Carl Sagan and Marijuana

Carl Sagan aka Mr.X

Below are several highlights included in an essay that the late astronomer Carl Sagan wrote in 1969. The essay was written for Marihuana Reconsidered, a book published by Dr. Lester Grinspoon, Associate Professor Emeritus of Psychiatry at Harvard Medical School.

At that time, Carl was 35 years old, and it's very telling that he had to use an alias to protect his career. It's also claimed he continued using cannabis for the rest of his life. In fact, as many of you know, Carl died from Cancer ad was always a social activist. His wife, Ann Druyan had served on the Board of Directors of the National Organization for the Reform of Marijuana Laws aka NORML for over 10 years, and was president from 2006 to 2010.

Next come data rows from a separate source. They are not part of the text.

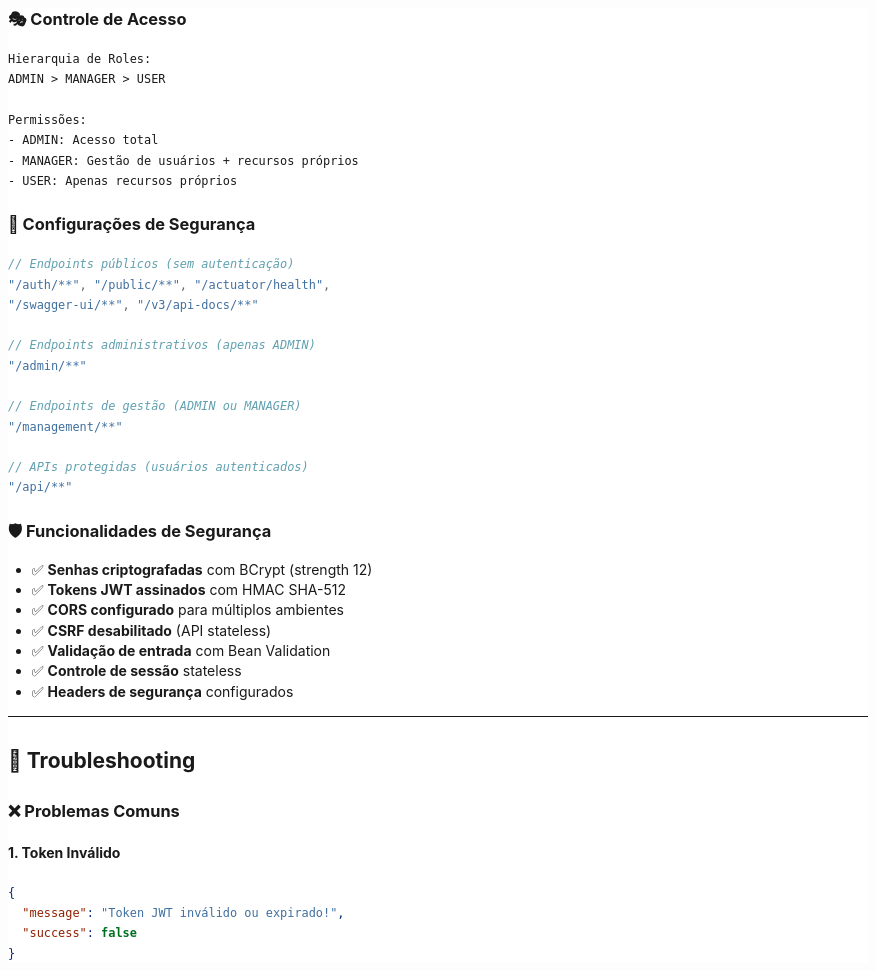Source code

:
 ```
```

### **🎭 Controle de Acesso**

```
Hierarquia de Roles:
ADMIN > MANAGER > USER

Permissões:
- ADMIN: Acesso total
- MANAGER: Gestão de usuários + recursos próprios  
- USER: Apenas recursos próprios
```

### **🔐 Configurações de Segurança**

```java
// Endpoints públicos (sem autenticação)
"/auth/**", "/public/**", "/actuator/health", 
"/swagger-ui/**", "/v3/api-docs/**"

// Endpoints administrativos (apenas ADMIN)
"/admin/**"

// Endpoints de gestão (ADMIN ou MANAGER)  
"/management/**"

// APIs protegidas (usuários autenticados)
"/api/**"
```

### **🛡️ Funcionalidades de Segurança**

- ✅ **Senhas criptografadas** com BCrypt (strength 12)
- ✅ **Tokens JWT assinados** com HMAC SHA-512
- ✅ **CORS configurado** para múltiplos ambientes
- ✅ **CSRF desabilitado** (API stateless)
- ✅ **Validação de entrada** com Bean Validation
- ✅ **Controle de sessão** stateless
- ✅ **Headers de segurança** configurados

---

## 🔧 **Troubleshooting**

### **❌ Problemas Comuns**

#### **1. Token Inválido**
```json
{
  "message": "Token JWT inválido ou expirado!",
  "success": false
}
```
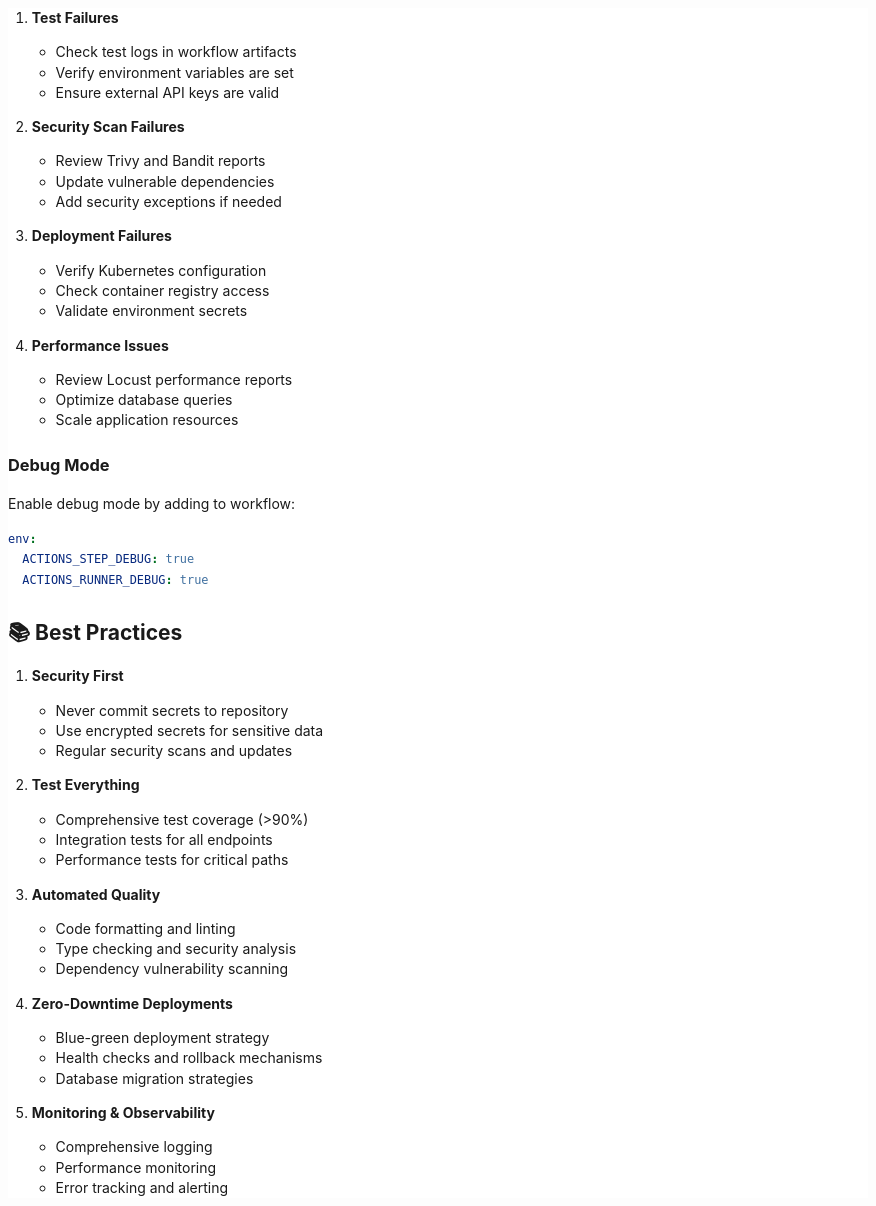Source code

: 1. **Test Failures**
   - Check test logs in workflow artifacts
   - Verify environment variables are set
   - Ensure external API keys are valid

2. **Security Scan Failures**
   - Review Trivy and Bandit reports
   - Update vulnerable dependencies
   - Add security exceptions if needed

3. **Deployment Failures**
   - Verify Kubernetes configuration
   - Check container registry access
   - Validate environment secrets

4. **Performance Issues**
   - Review Locust performance reports
   - Optimize database queries
   - Scale application resources

### Debug Mode
Enable debug mode by adding to workflow:

```yaml
env:
  ACTIONS_STEP_DEBUG: true
  ACTIONS_RUNNER_DEBUG: true
```

## 📚 Best Practices

1. **Security First**
   - Never commit secrets to repository
   - Use encrypted secrets for sensitive data
   - Regular security scans and updates

2. **Test Everything**
   - Comprehensive test coverage (>90%)
   - Integration tests for all endpoints
   - Performance tests for critical paths

3. **Automated Quality**
   - Code formatting and linting
   - Type checking and security analysis
   - Dependency vulnerability scanning

4. **Zero-Downtime Deployments**
   - Blue-green deployment strategy
   - Health checks and rollback mechanisms
   - Database migration strategies

5. **Monitoring & Observability**
   - Comprehensive logging
   - Performance monitoring
   - Error tracking and alerting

Carl's full essay can be read here.

Select Excerpts

The cannabis experience has greatly improved my appreciation for art, a subject which I had never much appreciated before. The understanding of the intent of the artist which I can achieve when high sometimes carries over to when I’m down. This is one of many human frontiers which cannabis has helped me traverse.

I do not consider myself a religious person in the usual sense, but there is a religious aspect to some highs. The heightened sensitivity in all areas gives me a feeling of communion with my surroundings, both animate and inanimate.

Again, the learning experience when high has at least to some extent carried over when I’m down. The enjoyment of food is amplified; tastes and aromas emerge that for some reason we ordinarily seem to be too busy to notice. I am able to give my full attention to the sensation. A potato will have a texture, a body, and taste like that of other potatoes, but much more so.

A very similar improvement in my appreciation of music has occurred with cannabis. For the first time I have been able to hear the separate parts of a three-part harmony and the richness of the counterpoint. I have since discovered that professional musicians can quite easily keep many separate parts going simultaneously in their heads, but this was the first time for me.

When I’m high I can penetrate into the past, recall childhood memories, friends, relatives, playthings, streets, smells, sounds, and tastes from a vanished era. I can reconstruct the actual occurrences in childhood events only half understood at the time. Many but not all my cannabis trips have somewhere in them a symbolism significant to me which I won’t attempt to describe here, a kind of mandala embossed on the high. Free-associating to this mandala, both visually and as plays on words, has produced a very rich array of insights.

The illegality of cannabis is outrageous, an impediment to full utilization of a drug which helps produce the serenity and insight, sensitivity and fellowship so desperately needed in this increasingly mad and dangerous world.